Queen Victoria's cook Francatelli has an unusual version...


Original Receipt from 'A Plain Cookery Book for the Working Classes' by Charles Elmé Francatelli (Francatelli 1846)

No. 100. A Cheap Kind of Mince-meat.
Ingredients, eight ounces of stoned raisins, eight ounces of washed and dried currants, one pound of tripe, one pound of apples, one pound of chopped suet, four ounces of shred candied peel, one pound of moist sugar, one ounce of allspice, the juice and the chopped rind of three lemons, half a gill of rum. First chop the raisins, currants, apples, and the tripe all together, or separately, until well mixed; then place these in a pan, add the remainder of the ingredients, mix them thoroughly until well incorporated with each other; put the mince-meat into a clean dry stone jar, tie some thick paper, or a piece of bladder over the top, and keep it in a cool place till wanted for use.

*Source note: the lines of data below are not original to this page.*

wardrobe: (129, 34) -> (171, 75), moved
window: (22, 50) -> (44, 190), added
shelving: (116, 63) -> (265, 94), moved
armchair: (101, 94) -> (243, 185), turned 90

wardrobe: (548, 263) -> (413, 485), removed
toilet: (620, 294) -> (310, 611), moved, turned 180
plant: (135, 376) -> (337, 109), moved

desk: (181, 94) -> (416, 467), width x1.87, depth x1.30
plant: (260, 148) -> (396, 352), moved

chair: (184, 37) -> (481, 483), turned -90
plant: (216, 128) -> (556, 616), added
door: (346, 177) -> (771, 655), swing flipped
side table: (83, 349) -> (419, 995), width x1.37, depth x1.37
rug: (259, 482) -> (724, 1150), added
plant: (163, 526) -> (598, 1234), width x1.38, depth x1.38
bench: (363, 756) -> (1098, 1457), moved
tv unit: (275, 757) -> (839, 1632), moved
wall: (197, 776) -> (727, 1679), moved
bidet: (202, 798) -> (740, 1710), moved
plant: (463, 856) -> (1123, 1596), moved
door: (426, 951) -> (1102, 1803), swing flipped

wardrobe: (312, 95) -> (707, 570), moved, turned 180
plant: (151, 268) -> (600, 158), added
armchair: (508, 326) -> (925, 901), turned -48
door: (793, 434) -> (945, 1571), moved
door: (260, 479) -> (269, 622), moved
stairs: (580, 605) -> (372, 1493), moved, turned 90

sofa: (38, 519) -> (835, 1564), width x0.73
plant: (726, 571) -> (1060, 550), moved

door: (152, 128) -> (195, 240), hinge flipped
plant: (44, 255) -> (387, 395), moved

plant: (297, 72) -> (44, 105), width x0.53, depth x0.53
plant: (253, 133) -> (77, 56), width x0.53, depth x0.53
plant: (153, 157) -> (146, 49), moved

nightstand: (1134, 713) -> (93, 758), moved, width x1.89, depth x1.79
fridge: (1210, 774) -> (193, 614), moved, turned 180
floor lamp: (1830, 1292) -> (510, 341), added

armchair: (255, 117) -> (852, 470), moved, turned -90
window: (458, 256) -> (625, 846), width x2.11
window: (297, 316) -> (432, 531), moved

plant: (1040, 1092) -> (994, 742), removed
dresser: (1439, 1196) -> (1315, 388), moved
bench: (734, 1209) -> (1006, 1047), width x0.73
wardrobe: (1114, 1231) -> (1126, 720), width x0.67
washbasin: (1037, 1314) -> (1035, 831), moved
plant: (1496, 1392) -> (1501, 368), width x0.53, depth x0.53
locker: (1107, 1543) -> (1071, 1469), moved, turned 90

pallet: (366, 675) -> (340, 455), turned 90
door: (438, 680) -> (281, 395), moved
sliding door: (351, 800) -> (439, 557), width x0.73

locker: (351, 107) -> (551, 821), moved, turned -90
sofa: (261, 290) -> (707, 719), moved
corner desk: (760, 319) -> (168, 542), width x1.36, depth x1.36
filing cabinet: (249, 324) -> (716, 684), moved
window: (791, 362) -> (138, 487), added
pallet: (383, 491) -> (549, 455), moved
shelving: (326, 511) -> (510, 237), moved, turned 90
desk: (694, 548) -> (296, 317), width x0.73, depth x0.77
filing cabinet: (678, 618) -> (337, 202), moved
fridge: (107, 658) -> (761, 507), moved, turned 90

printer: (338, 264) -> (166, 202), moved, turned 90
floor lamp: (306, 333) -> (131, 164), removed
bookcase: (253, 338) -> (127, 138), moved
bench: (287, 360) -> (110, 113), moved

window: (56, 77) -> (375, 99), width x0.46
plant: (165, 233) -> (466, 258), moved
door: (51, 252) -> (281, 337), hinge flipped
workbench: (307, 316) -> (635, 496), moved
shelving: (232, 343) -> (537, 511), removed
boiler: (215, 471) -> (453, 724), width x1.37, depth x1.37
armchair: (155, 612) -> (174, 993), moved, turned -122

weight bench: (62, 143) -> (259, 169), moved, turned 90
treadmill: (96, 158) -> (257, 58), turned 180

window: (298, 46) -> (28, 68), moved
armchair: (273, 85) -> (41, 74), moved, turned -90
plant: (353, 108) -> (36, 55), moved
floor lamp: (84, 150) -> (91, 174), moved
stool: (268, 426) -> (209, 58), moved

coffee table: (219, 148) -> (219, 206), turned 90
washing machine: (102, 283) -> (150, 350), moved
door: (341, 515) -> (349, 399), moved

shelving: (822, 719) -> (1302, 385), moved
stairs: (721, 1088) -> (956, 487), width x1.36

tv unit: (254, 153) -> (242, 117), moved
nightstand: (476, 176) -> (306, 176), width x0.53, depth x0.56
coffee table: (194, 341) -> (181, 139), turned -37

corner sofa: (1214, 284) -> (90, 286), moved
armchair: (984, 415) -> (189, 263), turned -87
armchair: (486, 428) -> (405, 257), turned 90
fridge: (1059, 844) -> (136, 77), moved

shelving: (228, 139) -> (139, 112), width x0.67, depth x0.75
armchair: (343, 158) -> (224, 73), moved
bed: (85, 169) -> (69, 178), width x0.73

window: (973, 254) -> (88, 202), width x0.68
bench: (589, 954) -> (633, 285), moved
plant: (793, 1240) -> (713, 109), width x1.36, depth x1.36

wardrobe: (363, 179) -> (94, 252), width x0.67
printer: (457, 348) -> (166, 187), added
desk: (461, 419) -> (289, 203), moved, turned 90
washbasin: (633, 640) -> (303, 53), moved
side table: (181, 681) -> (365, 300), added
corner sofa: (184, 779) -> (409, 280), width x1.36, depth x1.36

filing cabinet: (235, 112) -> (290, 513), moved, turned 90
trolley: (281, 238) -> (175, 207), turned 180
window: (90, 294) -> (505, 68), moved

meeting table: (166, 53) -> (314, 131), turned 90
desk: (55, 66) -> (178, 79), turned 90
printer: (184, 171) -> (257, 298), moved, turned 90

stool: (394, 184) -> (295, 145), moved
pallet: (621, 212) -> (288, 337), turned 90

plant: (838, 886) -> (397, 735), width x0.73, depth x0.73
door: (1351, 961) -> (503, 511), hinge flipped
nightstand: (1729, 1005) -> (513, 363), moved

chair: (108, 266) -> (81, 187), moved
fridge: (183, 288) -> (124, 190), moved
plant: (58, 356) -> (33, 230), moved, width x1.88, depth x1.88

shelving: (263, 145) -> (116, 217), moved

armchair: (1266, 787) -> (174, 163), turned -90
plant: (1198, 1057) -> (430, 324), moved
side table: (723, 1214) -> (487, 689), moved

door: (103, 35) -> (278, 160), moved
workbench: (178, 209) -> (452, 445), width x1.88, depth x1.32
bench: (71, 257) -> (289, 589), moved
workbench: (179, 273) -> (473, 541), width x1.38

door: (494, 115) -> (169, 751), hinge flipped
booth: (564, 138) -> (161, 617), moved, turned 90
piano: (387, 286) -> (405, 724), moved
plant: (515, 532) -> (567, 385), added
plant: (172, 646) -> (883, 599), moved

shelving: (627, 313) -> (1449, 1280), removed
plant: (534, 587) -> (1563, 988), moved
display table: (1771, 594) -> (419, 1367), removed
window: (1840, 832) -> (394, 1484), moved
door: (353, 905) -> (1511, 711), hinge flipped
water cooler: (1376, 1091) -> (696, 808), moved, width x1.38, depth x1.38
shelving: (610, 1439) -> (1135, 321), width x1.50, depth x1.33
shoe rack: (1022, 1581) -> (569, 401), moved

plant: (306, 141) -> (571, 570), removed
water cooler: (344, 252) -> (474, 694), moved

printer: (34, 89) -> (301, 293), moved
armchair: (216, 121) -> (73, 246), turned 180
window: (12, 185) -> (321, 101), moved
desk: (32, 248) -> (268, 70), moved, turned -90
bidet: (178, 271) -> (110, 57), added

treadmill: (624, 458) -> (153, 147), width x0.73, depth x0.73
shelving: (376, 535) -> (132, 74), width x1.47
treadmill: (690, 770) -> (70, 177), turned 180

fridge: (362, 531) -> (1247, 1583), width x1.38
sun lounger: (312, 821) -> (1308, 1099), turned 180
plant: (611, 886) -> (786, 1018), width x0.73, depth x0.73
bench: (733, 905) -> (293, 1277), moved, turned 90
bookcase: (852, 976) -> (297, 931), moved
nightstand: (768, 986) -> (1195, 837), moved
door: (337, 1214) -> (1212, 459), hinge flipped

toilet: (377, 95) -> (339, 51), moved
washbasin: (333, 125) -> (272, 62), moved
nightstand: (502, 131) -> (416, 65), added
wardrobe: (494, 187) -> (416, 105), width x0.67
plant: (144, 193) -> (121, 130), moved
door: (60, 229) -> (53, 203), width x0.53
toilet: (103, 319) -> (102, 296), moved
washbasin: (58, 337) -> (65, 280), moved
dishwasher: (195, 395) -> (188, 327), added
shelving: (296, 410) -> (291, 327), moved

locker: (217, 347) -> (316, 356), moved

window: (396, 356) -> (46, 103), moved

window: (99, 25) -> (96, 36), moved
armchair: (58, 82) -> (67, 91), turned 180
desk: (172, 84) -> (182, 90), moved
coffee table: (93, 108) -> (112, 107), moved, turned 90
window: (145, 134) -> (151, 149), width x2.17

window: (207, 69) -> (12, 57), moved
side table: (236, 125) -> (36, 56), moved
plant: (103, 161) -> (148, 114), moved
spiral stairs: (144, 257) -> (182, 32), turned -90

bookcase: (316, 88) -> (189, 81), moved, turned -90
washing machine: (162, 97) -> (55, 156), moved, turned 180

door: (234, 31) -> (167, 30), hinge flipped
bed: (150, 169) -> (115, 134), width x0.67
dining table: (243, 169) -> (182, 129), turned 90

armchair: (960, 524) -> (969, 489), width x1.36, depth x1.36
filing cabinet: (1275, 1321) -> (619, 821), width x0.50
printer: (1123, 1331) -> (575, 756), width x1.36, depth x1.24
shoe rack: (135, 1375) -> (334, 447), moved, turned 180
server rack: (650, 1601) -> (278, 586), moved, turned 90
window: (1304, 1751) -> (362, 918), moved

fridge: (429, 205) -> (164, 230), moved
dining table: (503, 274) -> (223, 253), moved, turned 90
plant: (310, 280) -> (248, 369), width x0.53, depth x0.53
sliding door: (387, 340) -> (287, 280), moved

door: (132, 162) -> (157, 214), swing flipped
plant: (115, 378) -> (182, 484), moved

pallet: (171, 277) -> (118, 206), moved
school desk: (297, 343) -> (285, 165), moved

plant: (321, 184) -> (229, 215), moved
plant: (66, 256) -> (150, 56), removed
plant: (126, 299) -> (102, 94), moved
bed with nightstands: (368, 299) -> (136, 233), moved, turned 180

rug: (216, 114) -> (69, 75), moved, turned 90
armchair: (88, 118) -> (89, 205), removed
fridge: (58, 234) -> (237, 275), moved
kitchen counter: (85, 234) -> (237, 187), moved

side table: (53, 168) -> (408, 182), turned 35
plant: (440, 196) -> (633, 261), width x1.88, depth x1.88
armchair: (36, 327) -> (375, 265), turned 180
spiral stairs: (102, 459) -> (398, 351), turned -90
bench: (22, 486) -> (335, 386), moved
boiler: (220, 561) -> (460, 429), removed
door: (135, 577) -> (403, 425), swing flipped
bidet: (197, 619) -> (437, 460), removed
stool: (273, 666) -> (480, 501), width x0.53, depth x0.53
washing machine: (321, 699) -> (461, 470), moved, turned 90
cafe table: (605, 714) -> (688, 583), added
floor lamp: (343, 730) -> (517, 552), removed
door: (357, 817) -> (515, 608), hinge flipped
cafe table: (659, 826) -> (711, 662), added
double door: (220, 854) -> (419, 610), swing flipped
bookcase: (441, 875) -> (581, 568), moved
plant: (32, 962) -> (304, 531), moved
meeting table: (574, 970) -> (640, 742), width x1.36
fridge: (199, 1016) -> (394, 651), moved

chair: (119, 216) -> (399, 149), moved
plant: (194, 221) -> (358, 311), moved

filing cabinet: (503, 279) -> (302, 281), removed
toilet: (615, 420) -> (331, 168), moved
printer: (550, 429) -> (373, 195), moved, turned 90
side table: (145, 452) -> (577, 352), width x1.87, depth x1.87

... and we also have the version Victoria herself was served;


Original Receipt from 'A Shilling Cookery for The People' by Alexis Soyer (Soyer 1845)

Royal Christmas Fare. - The mince-meat as made at Windsor Castle every year, the ingredients being mixed one month before wanted, is as follows: 240 lbs. of raisins, 400 lbs. of currants, 200 lbs. of lump sugar, 3 lbs. of cinnamon, 3 lbs. of nutmeg, 3 lbs. of cloves, 3 lbs. of ground allspice, 2 lbs. of ginger, 300 lbs. of beef, 350 lbs. of suet, 24 bushels of apples, 240 lemons, 30 lbs. of cedret, 72 bottles of brandy, 3 lbs. of mace, 60 lbs. of lemon-peel, and 60 lbs. of orangepeel.